Semantic Tableaux

I wasn't very happy with the explanation of semantic tableaux given in Graham Priest's Non-Classical Logic. Here's a preferred one:

A semantic tableau is a tree where each node contains a proposition.
Put a (compound) proposition at the root node of the tree. You are about to test the truth of this proposition.
Each node of the tree branches into the minimum number of nodes for at least one of the nodes to hold, given that its parent node holds.
Whenever you find an obvious contradiction on a branch (ie, the branch requires A and not-A to simultaneously hold) close the branch.
Keep applying this procedure until you've closed all the branches, or you're down to atomic propositions (ie, you've completed the branch). If all the branches close, the root proposition is false, if none of them do then it's a tautology, if some of them are closed and some open then it's conditionally true.

Each branch of the tree represents an intepretation of the root proposition.
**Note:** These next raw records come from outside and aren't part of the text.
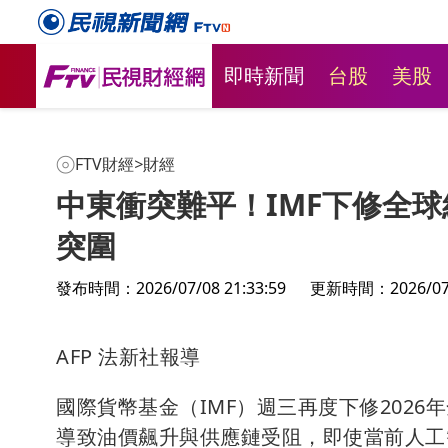
即時新聞
台股
美股
FTV財經
>
財經
中東衝突難平！IMF下修全
突圍
發布時間：2026/07/08 21:33:59
更新時間：2026/07/0
AFP 法新社報導
國際貨幣基金（IMF）週三再度下修2026
導致油價飆升與供應鏈受阻，即使當前人工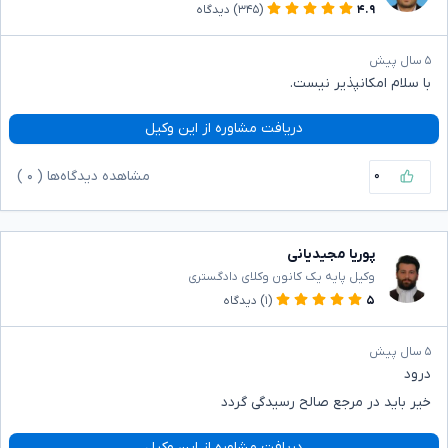
۴.۹
(۳۴۵)
دیدگاه
۵ سال پیش
با سلام امکانپذیر نیست.
دریافت مشاوره از این وکیل
۰
مشاهده دیدگاه‌ها (
۰
)
پوریا مجیدیانی
وکیل پایه یک کانون وکلای دادگستری
۵
(۱)
دیدگاه
۵ سال پیش
درود
خیر باید در مرجع صالح رسیدگی گردد
دریافت مشاوره از این وکیل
An interpretation is a way of assigning truth values to the atoms of the root proposition.

Closed branches are those branches for which the assigned truth values of the atoms result in the root proposition being false.

Completed, open branches are those branches for which the assigned truth values of the atoms result in the root proposition being true.

Uncompleted branches need to be completed, because they could close further down, and until you're finished you don't know if they do or not.